■ Provided information ■
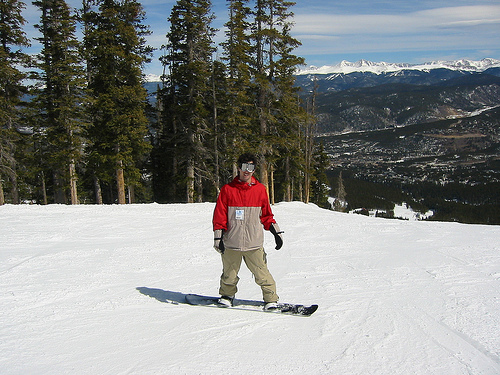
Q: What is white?
A: Snow.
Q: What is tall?
A: Pine trees.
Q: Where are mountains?
A: In the distance.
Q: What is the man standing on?
A: Snowboard.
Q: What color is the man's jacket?
A: Red and beige.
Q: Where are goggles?
A: On man's face.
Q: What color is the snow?
A: White.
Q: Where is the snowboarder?
A: On the snow.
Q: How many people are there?
A: One.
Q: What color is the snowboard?
A: Black.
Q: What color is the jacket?
A: Red and gray.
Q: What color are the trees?
A: Green.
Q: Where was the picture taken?
A: On a mountain slope.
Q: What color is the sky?
A: Blue.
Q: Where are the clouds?
A: In the sky.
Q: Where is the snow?
A: On ground.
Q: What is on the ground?
A: Snow.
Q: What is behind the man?
A: Trees.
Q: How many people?
A: 1.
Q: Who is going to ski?
A: The man.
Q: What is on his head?
A: Goggles.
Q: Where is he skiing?
A: Down the mountain.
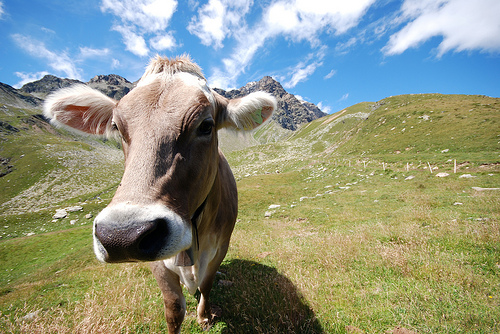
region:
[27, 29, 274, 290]
brown and white cow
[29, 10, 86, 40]
white clouds in blue sky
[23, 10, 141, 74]
white clouds in blue sky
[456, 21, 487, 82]
white clouds in blue sky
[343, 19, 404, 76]
white clouds in blue sky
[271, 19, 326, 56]
white clouds in blue sky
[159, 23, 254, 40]
white clouds in blue sky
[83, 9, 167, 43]
white clouds in blue sky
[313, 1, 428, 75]
white clouds in blue sky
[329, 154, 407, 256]
short green grass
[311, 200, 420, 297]
brown and green grass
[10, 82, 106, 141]
ear of brown cow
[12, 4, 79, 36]
light and dark green grass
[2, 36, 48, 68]
light and dark green grass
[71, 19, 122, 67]
light and dark green grass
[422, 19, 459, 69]
light and dark green grass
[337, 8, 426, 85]
light and dark green grass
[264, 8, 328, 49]
light and dark green grass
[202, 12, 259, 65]
light and dark green grass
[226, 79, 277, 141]
left ear of cow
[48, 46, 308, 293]
the cow is brown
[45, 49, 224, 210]
the cow is brown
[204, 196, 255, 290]
the cow is brown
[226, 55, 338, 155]
mountain in the distance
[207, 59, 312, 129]
mountain in the distance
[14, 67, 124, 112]
mountain in the distance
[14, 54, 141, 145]
mountain in the distance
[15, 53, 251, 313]
brown cow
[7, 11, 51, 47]
white clouds in blue sky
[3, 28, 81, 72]
white clouds in blue sky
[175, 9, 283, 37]
white clouds in blue sky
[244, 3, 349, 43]
white clouds in blue sky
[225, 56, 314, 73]
white clouds in blue sky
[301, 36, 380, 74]
white clouds in blue sky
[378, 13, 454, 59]
white clouds in blue sky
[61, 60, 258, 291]
cow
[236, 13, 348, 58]
white clouds in sky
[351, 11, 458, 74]
white clouds in sky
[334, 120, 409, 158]
short green and brown grass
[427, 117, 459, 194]
short green and brown grass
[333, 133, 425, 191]
short green and brown grass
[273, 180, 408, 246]
short green and brown grass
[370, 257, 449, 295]
short green and brown grass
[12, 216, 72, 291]
short green and brown grass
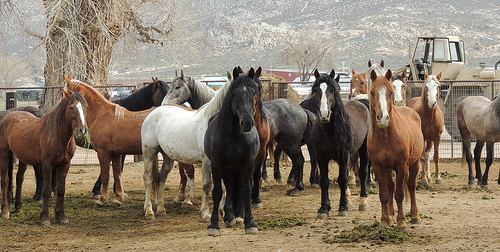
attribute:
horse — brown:
[365, 64, 421, 227]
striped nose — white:
[368, 81, 390, 130]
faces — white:
[308, 65, 400, 130]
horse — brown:
[366, 68, 423, 232]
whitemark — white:
[377, 86, 384, 123]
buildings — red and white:
[199, 65, 359, 87]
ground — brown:
[3, 163, 498, 250]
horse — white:
[140, 73, 233, 214]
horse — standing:
[363, 68, 426, 228]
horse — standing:
[307, 67, 372, 220]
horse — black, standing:
[201, 62, 265, 239]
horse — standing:
[1, 83, 88, 228]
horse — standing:
[411, 68, 446, 184]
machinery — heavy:
[486, 37, 498, 139]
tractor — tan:
[391, 32, 497, 137]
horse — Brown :
[0, 86, 94, 231]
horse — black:
[255, 94, 327, 199]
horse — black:
[109, 74, 172, 112]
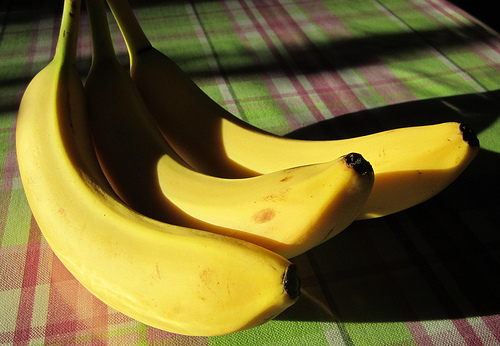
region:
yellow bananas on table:
[37, 28, 402, 299]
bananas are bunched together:
[17, 34, 377, 332]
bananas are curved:
[18, 40, 400, 327]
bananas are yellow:
[41, 51, 391, 297]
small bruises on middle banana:
[254, 162, 294, 232]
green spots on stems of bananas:
[49, 1, 176, 83]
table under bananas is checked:
[198, 24, 391, 121]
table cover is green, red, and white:
[176, 15, 403, 142]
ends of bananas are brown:
[305, 143, 460, 258]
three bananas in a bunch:
[42, 13, 433, 324]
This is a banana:
[122, 25, 480, 227]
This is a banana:
[18, 44, 312, 342]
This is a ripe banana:
[125, 25, 496, 205]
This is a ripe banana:
[70, 51, 391, 256]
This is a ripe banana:
[5, 64, 302, 344]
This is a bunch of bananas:
[18, 1, 498, 343]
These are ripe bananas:
[10, 11, 487, 343]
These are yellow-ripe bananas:
[18, 8, 483, 340]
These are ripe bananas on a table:
[2, 1, 494, 343]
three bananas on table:
[15, 8, 393, 308]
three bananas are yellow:
[25, 28, 369, 289]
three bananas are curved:
[3, 65, 369, 289]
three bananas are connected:
[67, 4, 424, 332]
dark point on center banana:
[285, 136, 402, 187]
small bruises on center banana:
[238, 171, 305, 216]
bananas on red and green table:
[8, 41, 398, 343]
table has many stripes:
[195, 18, 322, 110]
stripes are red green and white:
[218, 26, 466, 105]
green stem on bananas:
[32, 22, 140, 57]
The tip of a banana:
[450, 113, 481, 156]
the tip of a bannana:
[334, 146, 373, 188]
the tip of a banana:
[258, 254, 312, 321]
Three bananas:
[19, 12, 489, 333]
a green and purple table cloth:
[225, 7, 480, 92]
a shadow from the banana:
[349, 221, 481, 300]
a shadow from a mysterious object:
[242, 12, 475, 84]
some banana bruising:
[232, 202, 288, 224]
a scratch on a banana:
[57, 76, 83, 146]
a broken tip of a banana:
[128, 42, 160, 64]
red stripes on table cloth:
[231, 0, 386, 120]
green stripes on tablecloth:
[148, 8, 301, 139]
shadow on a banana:
[50, 38, 259, 259]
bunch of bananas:
[27, 10, 479, 344]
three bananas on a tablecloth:
[2, 9, 497, 337]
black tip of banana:
[341, 147, 381, 191]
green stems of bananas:
[56, 2, 146, 72]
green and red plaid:
[223, 11, 413, 133]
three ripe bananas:
[20, 10, 498, 332]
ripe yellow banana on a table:
[24, 55, 360, 328]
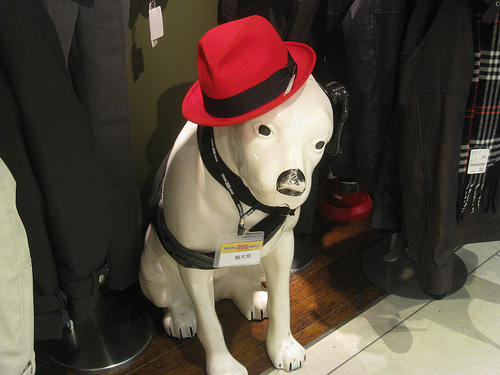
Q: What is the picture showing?
A: It is showing a store.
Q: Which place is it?
A: It is a store.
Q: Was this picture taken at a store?
A: Yes, it was taken in a store.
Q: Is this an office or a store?
A: It is a store.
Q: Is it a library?
A: No, it is a store.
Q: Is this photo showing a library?
A: No, the picture is showing a store.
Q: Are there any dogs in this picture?
A: Yes, there is a dog.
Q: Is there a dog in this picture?
A: Yes, there is a dog.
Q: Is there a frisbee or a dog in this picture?
A: Yes, there is a dog.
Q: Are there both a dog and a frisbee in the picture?
A: No, there is a dog but no frisbees.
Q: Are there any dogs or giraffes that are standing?
A: Yes, the dog is standing.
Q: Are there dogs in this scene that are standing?
A: Yes, there is a dog that is standing.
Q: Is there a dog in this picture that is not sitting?
A: Yes, there is a dog that is standing.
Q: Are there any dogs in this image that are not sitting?
A: Yes, there is a dog that is standing.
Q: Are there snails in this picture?
A: No, there are no snails.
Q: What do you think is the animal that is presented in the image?
A: The animal is a dog.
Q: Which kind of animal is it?
A: The animal is a dog.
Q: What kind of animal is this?
A: That is a dog.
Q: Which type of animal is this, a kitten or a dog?
A: That is a dog.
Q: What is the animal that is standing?
A: The animal is a dog.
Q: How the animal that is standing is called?
A: The animal is a dog.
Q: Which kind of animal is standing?
A: The animal is a dog.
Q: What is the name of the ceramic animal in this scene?
A: The animal is a dog.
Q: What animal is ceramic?
A: The animal is a dog.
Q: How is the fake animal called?
A: The animal is a dog.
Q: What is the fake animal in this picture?
A: The animal is a dog.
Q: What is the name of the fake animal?
A: The animal is a dog.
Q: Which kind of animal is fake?
A: The animal is a dog.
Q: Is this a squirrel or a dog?
A: This is a dog.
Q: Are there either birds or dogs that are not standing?
A: No, there is a dog but it is standing.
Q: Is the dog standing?
A: Yes, the dog is standing.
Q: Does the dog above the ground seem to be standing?
A: Yes, the dog is standing.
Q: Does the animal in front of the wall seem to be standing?
A: Yes, the dog is standing.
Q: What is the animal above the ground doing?
A: The dog is standing.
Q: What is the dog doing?
A: The dog is standing.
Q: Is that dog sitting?
A: No, the dog is standing.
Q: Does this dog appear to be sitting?
A: No, the dog is standing.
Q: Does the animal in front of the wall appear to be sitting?
A: No, the dog is standing.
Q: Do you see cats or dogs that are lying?
A: No, there is a dog but it is standing.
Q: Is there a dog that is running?
A: No, there is a dog but it is standing.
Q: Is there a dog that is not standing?
A: No, there is a dog but it is standing.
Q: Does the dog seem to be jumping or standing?
A: The dog is standing.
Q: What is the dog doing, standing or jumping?
A: The dog is standing.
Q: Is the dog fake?
A: Yes, the dog is fake.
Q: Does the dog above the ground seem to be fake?
A: Yes, the dog is fake.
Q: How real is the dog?
A: The dog is fake.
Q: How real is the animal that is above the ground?
A: The dog is fake.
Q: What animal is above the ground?
A: The animal is a dog.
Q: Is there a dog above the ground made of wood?
A: Yes, there is a dog above the ground.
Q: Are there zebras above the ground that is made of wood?
A: No, there is a dog above the ground.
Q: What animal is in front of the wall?
A: The dog is in front of the wall.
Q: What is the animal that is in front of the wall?
A: The animal is a dog.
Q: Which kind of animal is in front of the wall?
A: The animal is a dog.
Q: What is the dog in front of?
A: The dog is in front of the wall.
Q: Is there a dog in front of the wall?
A: Yes, there is a dog in front of the wall.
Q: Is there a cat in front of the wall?
A: No, there is a dog in front of the wall.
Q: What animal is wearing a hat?
A: The dog is wearing a hat.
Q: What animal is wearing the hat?
A: The dog is wearing a hat.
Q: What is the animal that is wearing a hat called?
A: The animal is a dog.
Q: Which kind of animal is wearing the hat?
A: The animal is a dog.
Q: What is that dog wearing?
A: The dog is wearing a hat.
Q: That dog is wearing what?
A: The dog is wearing a hat.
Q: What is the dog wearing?
A: The dog is wearing a hat.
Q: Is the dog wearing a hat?
A: Yes, the dog is wearing a hat.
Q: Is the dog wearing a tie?
A: No, the dog is wearing a hat.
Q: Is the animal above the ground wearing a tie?
A: No, the dog is wearing a hat.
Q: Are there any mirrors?
A: No, there are no mirrors.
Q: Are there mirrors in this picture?
A: No, there are no mirrors.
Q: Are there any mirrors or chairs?
A: No, there are no mirrors or chairs.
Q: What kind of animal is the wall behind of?
A: The wall is behind the dog.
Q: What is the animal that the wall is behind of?
A: The animal is a dog.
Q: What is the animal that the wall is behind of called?
A: The animal is a dog.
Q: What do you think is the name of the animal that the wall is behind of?
A: The animal is a dog.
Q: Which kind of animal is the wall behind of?
A: The wall is behind the dog.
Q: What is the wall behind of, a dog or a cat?
A: The wall is behind a dog.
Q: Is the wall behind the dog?
A: Yes, the wall is behind the dog.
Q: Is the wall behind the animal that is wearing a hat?
A: Yes, the wall is behind the dog.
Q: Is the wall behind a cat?
A: No, the wall is behind the dog.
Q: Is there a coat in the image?
A: Yes, there is a coat.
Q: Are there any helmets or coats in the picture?
A: Yes, there is a coat.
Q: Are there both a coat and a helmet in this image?
A: No, there is a coat but no helmets.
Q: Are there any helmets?
A: No, there are no helmets.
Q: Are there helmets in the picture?
A: No, there are no helmets.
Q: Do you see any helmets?
A: No, there are no helmets.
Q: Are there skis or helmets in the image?
A: No, there are no helmets or skis.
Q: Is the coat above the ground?
A: Yes, the coat is above the ground.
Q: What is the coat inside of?
A: The coat is inside the store.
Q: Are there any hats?
A: Yes, there is a hat.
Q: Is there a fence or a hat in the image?
A: Yes, there is a hat.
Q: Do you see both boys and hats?
A: No, there is a hat but no boys.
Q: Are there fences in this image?
A: No, there are no fences.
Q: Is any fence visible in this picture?
A: No, there are no fences.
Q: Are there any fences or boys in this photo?
A: No, there are no fences or boys.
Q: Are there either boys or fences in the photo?
A: No, there are no fences or boys.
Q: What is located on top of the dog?
A: The hat is on top of the dog.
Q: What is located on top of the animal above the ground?
A: The hat is on top of the dog.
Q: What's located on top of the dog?
A: The hat is on top of the dog.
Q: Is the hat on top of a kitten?
A: No, the hat is on top of the dog.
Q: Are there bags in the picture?
A: No, there are no bags.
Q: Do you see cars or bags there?
A: No, there are no bags or cars.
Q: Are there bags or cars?
A: No, there are no bags or cars.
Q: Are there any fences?
A: No, there are no fences.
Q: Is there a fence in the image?
A: No, there are no fences.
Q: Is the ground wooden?
A: Yes, the ground is wooden.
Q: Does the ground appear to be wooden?
A: Yes, the ground is wooden.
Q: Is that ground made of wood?
A: Yes, the ground is made of wood.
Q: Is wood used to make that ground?
A: Yes, the ground is made of wood.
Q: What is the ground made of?
A: The ground is made of wood.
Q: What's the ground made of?
A: The ground is made of wood.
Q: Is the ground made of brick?
A: No, the ground is made of wood.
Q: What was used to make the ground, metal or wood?
A: The ground is made of wood.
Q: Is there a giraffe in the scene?
A: No, there are no giraffes.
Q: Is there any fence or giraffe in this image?
A: No, there are no giraffes or fences.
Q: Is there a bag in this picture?
A: No, there are no bags.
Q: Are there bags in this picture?
A: No, there are no bags.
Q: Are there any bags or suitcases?
A: No, there are no bags or suitcases.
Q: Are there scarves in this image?
A: Yes, there is a scarf.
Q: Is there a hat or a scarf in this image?
A: Yes, there is a scarf.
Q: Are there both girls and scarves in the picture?
A: No, there is a scarf but no girls.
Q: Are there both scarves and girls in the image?
A: No, there is a scarf but no girls.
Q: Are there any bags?
A: No, there are no bags.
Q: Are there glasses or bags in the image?
A: No, there are no bags or glasses.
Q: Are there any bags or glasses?
A: No, there are no bags or glasses.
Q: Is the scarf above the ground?
A: Yes, the scarf is above the ground.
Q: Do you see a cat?
A: No, there are no cats.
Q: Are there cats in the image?
A: No, there are no cats.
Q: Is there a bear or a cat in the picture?
A: No, there are no cats or bears.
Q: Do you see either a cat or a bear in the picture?
A: No, there are no cats or bears.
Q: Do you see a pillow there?
A: No, there are no pillows.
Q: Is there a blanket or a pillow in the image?
A: No, there are no pillows or blankets.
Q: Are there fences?
A: No, there are no fences.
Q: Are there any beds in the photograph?
A: No, there are no beds.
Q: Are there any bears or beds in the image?
A: No, there are no beds or bears.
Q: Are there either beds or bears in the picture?
A: No, there are no beds or bears.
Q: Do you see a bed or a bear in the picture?
A: No, there are no beds or bears.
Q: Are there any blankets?
A: No, there are no blankets.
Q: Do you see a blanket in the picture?
A: No, there are no blankets.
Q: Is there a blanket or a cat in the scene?
A: No, there are no blankets or cats.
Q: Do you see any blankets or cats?
A: No, there are no blankets or cats.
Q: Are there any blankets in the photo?
A: No, there are no blankets.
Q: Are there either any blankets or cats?
A: No, there are no blankets or cats.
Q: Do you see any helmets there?
A: No, there are no helmets.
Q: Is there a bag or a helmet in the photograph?
A: No, there are no helmets or bags.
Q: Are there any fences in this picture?
A: No, there are no fences.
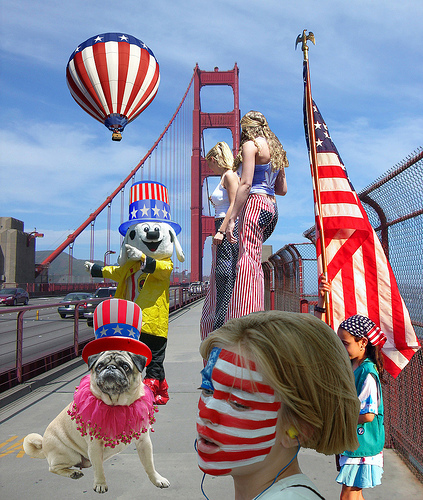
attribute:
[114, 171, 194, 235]
hat — american flag themed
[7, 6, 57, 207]
sky — blue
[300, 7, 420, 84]
clouds — white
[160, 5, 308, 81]
clouds — white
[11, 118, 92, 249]
clouds — white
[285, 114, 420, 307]
flag — american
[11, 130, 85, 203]
clouds — white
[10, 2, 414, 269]
sky — blue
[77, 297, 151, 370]
hat — american flag themed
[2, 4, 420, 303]
cloud — white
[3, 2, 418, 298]
sky — blue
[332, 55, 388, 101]
blue — sky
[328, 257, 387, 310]
flag — american flag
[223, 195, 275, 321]
pants — themed, american flag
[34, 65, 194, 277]
pole — red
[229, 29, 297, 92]
clouds — white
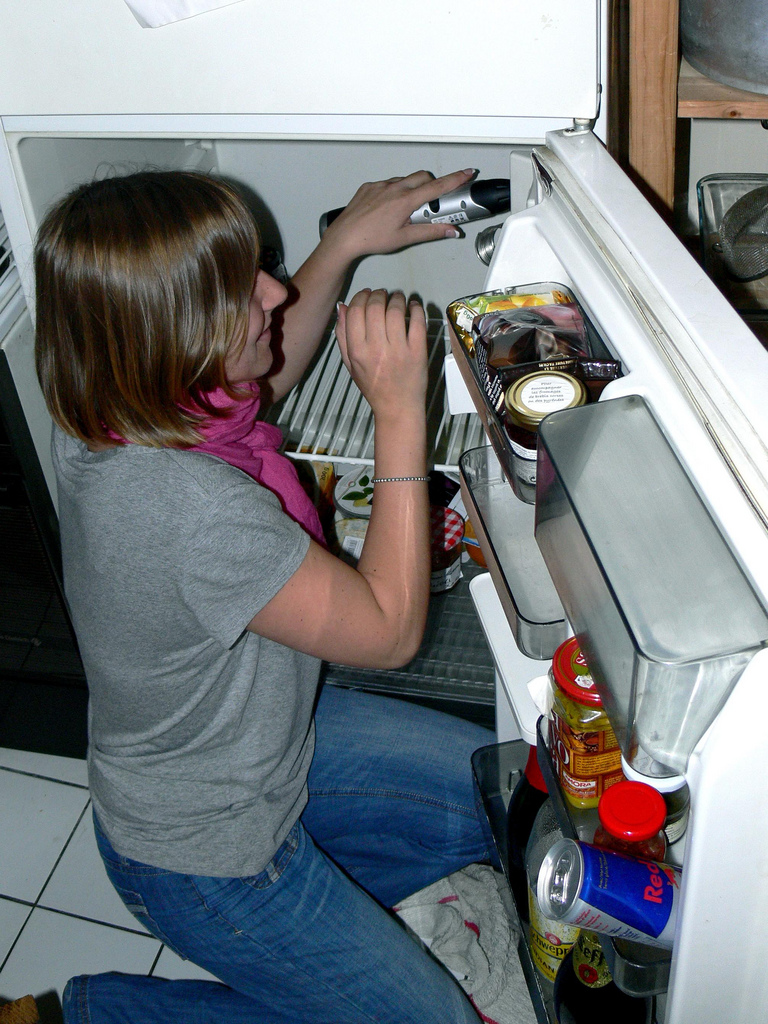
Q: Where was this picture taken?
A: In a house.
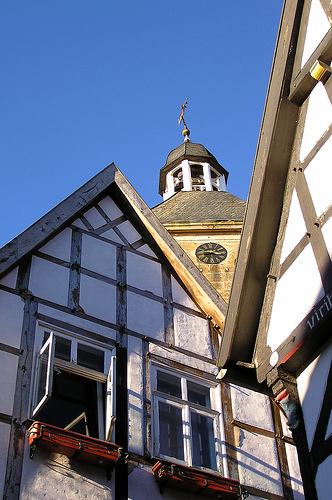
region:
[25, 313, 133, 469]
one window is open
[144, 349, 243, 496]
one window is closed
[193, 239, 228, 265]
clock is round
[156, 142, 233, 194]
bell is on rooftop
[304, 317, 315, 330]
v is on the wood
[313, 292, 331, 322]
iril is on the wood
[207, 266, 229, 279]
building is made of brick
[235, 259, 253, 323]
trimming of house is brown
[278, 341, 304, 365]
red paint on trimming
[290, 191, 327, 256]
building is brown and white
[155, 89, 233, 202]
white tower with weather vane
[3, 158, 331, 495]
white Tudor style building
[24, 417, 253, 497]
red flower boxes under windows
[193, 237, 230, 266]
black clock in brick building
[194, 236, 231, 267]
black clock face with gold numerals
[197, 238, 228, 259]
time reads 2:45 p.m.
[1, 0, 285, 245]
clear bright blue cloudless sky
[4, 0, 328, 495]
this is an outdoor city street scene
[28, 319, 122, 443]
open window in white building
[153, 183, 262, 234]
sloping grey roof above clock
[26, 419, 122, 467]
Red plant box outside the window on the left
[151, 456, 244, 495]
Red plant box outside the window on the right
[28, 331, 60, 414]
Open window jutting out from the window on the left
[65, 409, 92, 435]
Window on the inside forming a triangle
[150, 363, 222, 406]
Upper two small square windows next to each other on the right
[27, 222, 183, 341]
Black and white squares on the building above the windows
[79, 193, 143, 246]
Three diamonds at the roof of the building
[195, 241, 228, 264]
Round clock in brick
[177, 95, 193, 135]
Gold adornment pointing up towards the sky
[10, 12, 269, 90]
Clear blue sky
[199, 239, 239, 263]
Clock on a building.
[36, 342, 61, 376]
The window is open.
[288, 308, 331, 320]
Writing on the building.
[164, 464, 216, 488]
Plant boxes under the window.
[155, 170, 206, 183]
Bell tower on top of building.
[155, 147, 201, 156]
Roof of bell tower is black.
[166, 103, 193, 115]
Wind compass on top of building.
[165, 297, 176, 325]
Black grout on the building.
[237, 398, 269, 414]
The tiles are white.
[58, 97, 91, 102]
The sky is blue.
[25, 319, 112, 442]
Window on a building that is open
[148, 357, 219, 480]
Window on a building that is shut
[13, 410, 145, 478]
Red planter box below a window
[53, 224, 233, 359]
White and brown building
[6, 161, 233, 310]
Brown roof on a building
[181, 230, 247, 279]
Clock on a tower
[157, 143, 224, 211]
White and brown tower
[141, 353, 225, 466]
White window frame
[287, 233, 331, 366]
Brown lines on a white building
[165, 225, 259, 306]
Brown brick clock tower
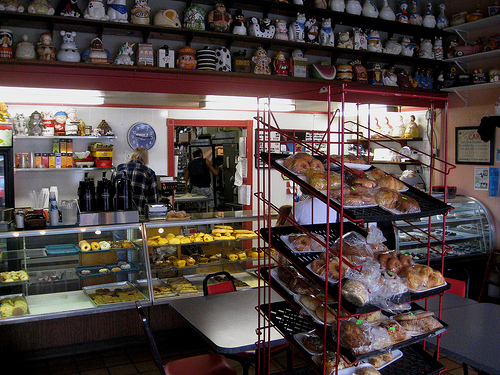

■ Objective ■
Pick out every line in the listing above that contains the string "girls" and copy each one. Matching is case-sensitive.

■ Result for this exercise ■
Q: Are there both girls and scarves in the picture?
A: No, there is a scarf but no girls.
Q: Are there both scarves and girls in the image?
A: No, there is a scarf but no girls.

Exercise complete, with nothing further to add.